Friday, July 17, 2009

Venus Express Maps: Finds Oceans and Granite


The first temperature map (centered at the south pole) of the planet's southern hemisphere at infrared wavelengths, charted with Venus Express's Visible and Infrared Thermal Imaging Spectrometer, VIRTIS. Higher temperatures (red) correspond to lower altitudes, while lower temperatures (blue) correspond to higher altitudes. Credit: ESA/VIRTIS/INAF-IASF/Obs. de Paris-LESIA

Venus is a Home from Home

Venus may once have been more Earth-like, with volcanic activity and an ocean of water, a new map of the toasty planet's southern hemisphere suggests.

The map comprises over a thousand individual images, recorded between May 2006 and December 2007 by the European Space Agency's Venus Express spacecraft. It gives astronomers another tool in their quest to understand why Venus is so similar in size to Earth and yet has evolved so differently.

Thick Clouds obscure Venus

Normal visible light cameras cannot see the surface of Venus because it is covered in clouds.
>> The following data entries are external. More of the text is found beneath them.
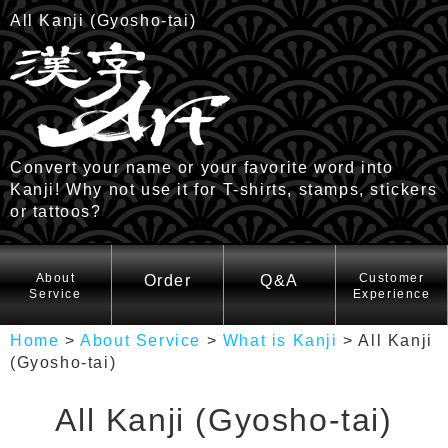
All Kanji (Gyosho-tai)
Convert your name or your favorite word into
Kanji! Why not use it for T-shirts, stamps, stickers
or tattoos?
HOME
About
Customer
Order
Q&A
Service
Experience
Home
>
About Service
>
What is Kanji
>
All Kanji
(Gyosho-tai)
All Kanji (Gyosho-tai)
So, Venus Express uses a particular frequency of infrared wavelength to 'see' through them.

Although radar systems have been used in the past to provide high-resolution maps of Venus's surface, Venus Express is the first orbiting spacecraft to produce a map that hints at the chemical composition of the rocks.

Rocky clues

The new data is consistent with suspicions that the highland plateaus of Venus are ancient continents, once surrounded by ocean that might have evaporated away into space and produced by past volcanic activity.
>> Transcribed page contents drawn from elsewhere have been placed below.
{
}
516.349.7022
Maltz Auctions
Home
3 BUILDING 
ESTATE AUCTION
"This is not proof, but it is consistent. All we can really say at the moment is that the plateau rocks look different from elsewhere," said Nils Müller of the the University Münster and DLR Berlin, who headed the mapping efforts.

Water

Water is a key to life as we know it. And though there are no signs of past or present biology on the suffocating surface Venus, some astronomers have speculated that the its clouds could harbor life.

The rocks look different because of the amount of infrared light they radiate into space. Different surfaces radiate different amounts of heat at infrared wavelengths due to a material characteristic known as emissivity, which varies in different materials.